Note that we do not want permutations of the group members; i.e. [[aldo, beat], ...] is the same solution as [[beat, aldo], . ..].

However, we make a difference between [[aldo, beat], [carla, david], ...] and [[carla, david], [aldo, beat], ...].

You may find more about this combinatorial problem in a good book on discrete mathematics under the term "multinomial coefficients".

Problem 28

intermediate

Sort a list of lists according to length of sublist.

• We suppose that a list (InList) contains elements that are lists themselves. The objective is to sort the elements of InList according to their length. E.g. short lists first, longer lists later, or vice versa.

Example

lsort( [
        [a, b, c], 
        [d, e], 
        [f, g, h], 
        [d, e], 
        [i, j, k, l], 
        [m, n], 
        [o] ]) == 
    [
        [o], 
        [d, e], 
        [d, e], 
        [m, n], 
        [a, b, c], 
        [f, g, h], 
        [i, j, k, l]    
    ]

• Again, we suppose that a list (InList) contains elements that are lists themselves.
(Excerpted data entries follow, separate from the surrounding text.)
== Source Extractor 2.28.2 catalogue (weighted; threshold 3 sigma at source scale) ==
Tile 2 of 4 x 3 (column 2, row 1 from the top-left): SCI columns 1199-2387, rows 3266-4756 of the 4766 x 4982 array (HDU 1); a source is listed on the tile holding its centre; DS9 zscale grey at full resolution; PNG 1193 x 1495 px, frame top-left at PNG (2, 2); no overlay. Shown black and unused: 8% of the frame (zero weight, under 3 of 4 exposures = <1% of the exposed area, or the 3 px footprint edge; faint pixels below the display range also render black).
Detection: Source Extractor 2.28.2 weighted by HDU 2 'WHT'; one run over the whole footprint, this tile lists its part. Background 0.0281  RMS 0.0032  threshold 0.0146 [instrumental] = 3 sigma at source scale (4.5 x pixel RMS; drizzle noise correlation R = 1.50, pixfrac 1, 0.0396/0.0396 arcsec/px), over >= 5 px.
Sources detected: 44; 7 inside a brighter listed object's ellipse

But this time the objective is to sort the elements of InList according to their length frequency; i.e. in the default, where sorting is done ascendingly, lists with rare lengths are placed first, others with a more frequent length come later.

Example

lfsort( [   [a, b, c], 
            [d, e], 
            [f, g, h], 
            [d, e], 
            [i, j, k, l], 
            [m, n], 
            [o] ]) == 
    [
        [i, j, k, l], 
        [o], 
        [a, b, c], 
        [f, g, h], 
        [d, e], 
        [d, e], 
        [m, n]
    ]

Note that in the above example, the first two lists in the result have length 4 and 1, both lengths appear just once. The third and forth list have length 3 which appears, there are two list of this length. And finally, the last three lists have length 2. This is the most frequent length.